LISTED RECORDS section start
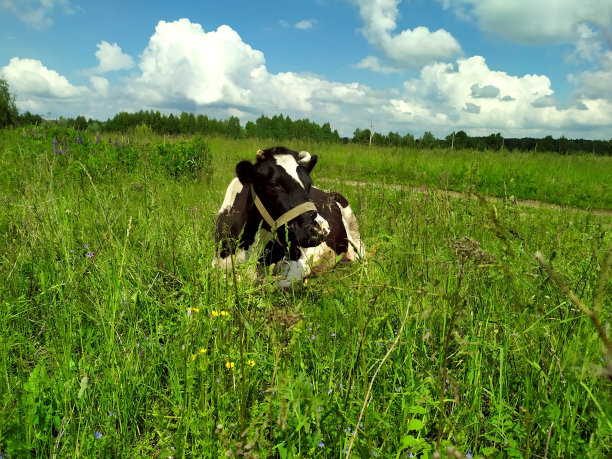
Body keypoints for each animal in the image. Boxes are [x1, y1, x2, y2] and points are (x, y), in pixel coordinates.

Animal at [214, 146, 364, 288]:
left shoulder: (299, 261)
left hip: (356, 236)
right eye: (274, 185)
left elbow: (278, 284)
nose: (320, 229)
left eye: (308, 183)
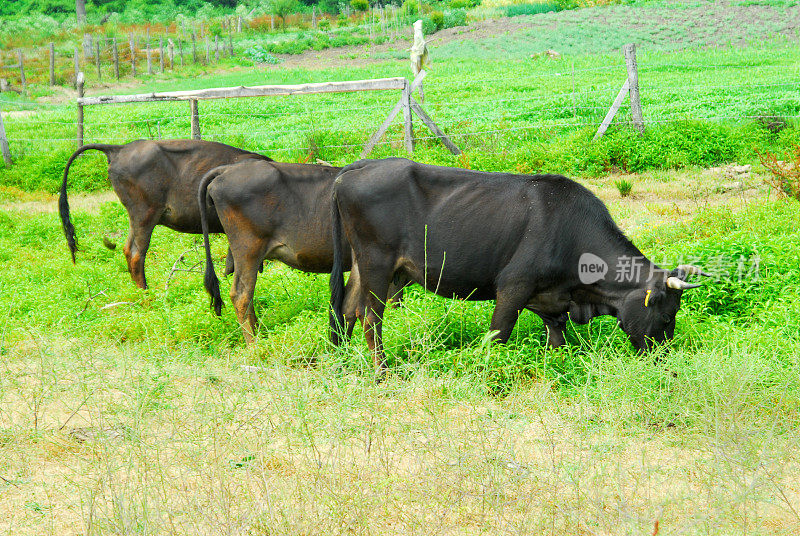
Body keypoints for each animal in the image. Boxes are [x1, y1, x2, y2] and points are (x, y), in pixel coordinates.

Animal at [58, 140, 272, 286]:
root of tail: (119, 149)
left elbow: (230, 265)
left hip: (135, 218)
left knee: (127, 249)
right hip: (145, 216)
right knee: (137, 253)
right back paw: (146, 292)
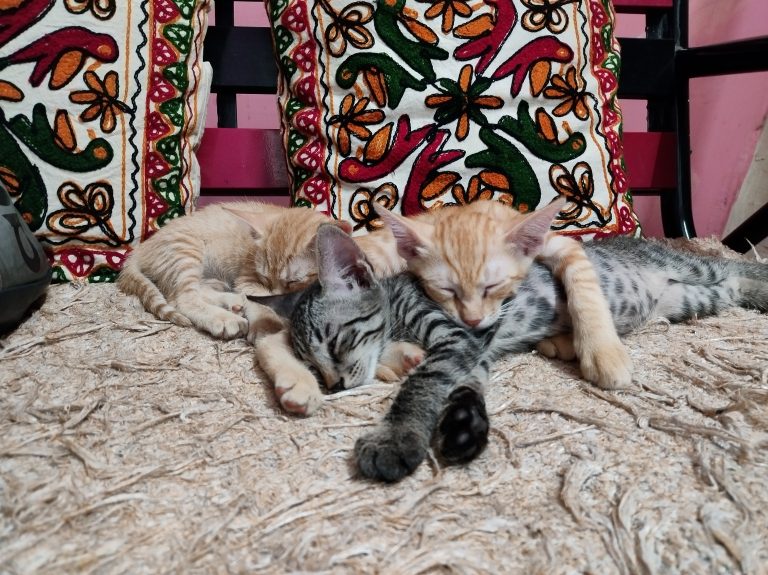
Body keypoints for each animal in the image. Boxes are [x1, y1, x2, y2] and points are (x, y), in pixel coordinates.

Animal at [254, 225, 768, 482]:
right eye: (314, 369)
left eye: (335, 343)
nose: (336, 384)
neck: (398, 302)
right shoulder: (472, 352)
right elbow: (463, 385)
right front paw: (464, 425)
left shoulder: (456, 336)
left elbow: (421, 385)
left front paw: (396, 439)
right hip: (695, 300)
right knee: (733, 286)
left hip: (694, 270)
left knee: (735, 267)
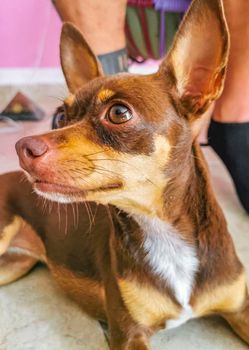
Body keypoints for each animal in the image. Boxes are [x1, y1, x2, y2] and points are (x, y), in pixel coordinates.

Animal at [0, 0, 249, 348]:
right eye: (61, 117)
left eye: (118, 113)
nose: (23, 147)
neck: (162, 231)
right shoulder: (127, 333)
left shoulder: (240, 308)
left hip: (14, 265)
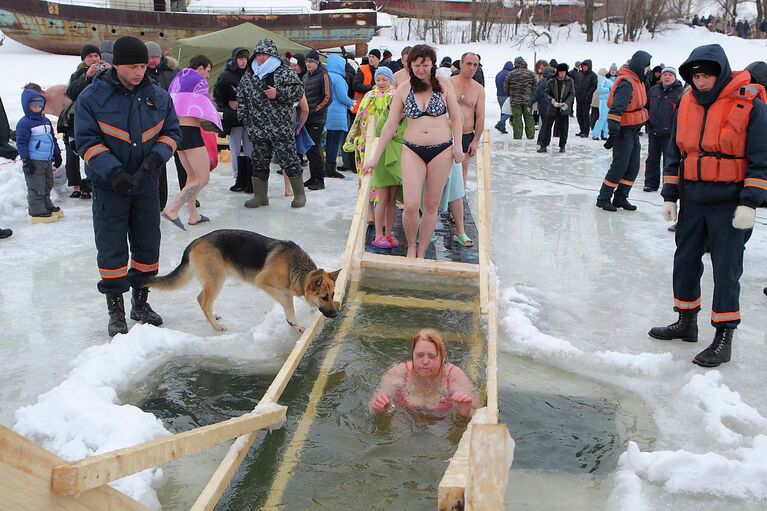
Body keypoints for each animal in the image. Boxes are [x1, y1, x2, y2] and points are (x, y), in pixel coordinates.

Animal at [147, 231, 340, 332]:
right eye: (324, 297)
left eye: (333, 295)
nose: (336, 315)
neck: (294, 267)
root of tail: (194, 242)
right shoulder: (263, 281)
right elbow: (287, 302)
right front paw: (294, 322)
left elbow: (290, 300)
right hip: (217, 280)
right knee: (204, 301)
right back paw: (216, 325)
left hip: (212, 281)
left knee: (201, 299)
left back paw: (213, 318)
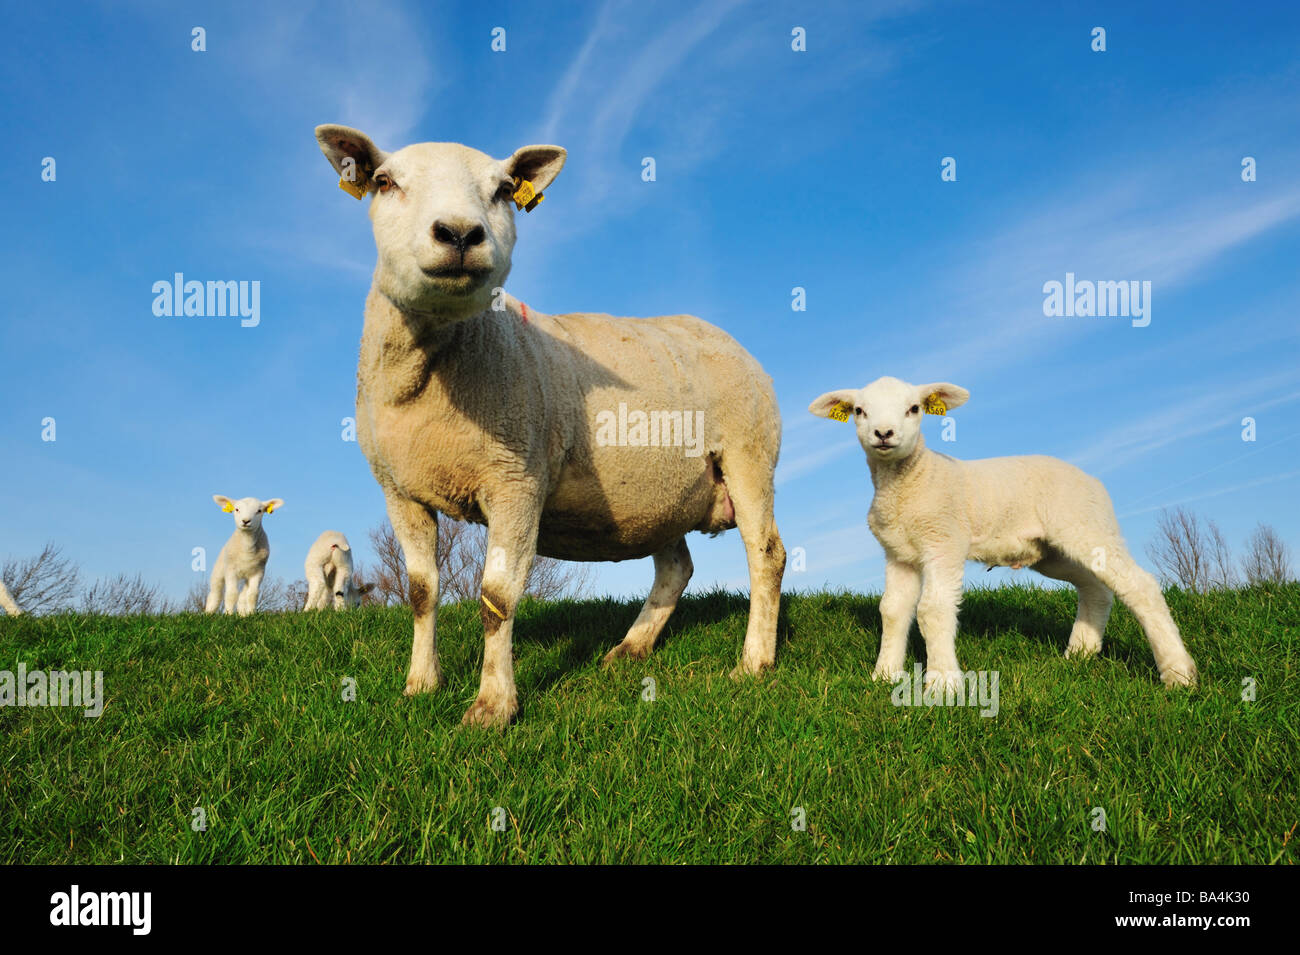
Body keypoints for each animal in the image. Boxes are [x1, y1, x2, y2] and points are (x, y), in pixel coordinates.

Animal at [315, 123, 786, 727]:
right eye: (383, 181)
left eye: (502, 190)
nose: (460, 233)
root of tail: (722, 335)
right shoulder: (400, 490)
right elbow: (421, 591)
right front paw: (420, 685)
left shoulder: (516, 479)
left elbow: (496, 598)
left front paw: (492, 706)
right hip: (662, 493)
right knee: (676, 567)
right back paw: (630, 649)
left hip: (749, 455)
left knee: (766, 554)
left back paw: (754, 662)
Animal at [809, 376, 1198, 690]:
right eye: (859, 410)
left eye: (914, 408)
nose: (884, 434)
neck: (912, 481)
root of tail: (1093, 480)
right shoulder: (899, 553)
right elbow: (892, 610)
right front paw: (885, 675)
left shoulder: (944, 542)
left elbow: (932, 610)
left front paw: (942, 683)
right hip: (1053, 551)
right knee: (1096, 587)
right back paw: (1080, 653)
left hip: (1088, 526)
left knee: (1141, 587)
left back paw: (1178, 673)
LISTED RECORDS section end
LISTED RECORDS section start
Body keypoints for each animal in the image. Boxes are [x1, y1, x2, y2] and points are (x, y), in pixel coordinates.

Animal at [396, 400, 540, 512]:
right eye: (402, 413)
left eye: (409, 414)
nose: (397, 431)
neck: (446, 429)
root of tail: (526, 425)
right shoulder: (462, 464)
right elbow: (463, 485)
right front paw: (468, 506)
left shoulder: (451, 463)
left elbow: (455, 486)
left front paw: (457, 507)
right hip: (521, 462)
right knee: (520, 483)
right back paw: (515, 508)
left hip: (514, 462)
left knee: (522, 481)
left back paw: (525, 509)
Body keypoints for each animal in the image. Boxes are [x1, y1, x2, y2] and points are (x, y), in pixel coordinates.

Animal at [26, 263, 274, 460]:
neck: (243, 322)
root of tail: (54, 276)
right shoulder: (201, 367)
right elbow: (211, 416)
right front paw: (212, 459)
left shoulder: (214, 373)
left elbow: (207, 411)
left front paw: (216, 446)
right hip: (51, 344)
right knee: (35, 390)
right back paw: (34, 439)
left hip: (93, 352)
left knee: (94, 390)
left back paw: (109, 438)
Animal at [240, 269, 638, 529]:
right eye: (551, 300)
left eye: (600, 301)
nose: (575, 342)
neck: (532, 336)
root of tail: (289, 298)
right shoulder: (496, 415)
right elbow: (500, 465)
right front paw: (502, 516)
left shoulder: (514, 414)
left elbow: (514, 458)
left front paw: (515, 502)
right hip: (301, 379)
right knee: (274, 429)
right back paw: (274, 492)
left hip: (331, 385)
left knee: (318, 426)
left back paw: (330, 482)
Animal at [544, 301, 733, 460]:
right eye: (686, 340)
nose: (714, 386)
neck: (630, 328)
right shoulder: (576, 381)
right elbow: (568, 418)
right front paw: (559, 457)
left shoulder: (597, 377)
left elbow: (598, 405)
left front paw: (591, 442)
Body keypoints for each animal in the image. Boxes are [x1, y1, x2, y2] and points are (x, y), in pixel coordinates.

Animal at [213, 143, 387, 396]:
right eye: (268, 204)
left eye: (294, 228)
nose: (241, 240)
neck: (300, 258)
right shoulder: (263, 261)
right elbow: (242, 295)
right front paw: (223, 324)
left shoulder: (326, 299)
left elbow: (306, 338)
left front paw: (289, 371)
LISTED RECORDS section end
EXERCISE REQUIREMENTS → What is needed is a verbatim copy of every line in the records above from the one containing "right elbow: (211, 416)" down to the one containing "left back paw: (109, 438)", both included, and nothing more.

RESPONSE FOR THIS EXERCISE →
right elbow: (211, 416)
right front paw: (212, 459)
left shoulder: (214, 373)
left elbow: (207, 411)
left front paw: (216, 446)
right hip: (51, 344)
right knee: (35, 390)
right back paw: (34, 439)
left hip: (93, 352)
left knee: (94, 390)
left back paw: (109, 438)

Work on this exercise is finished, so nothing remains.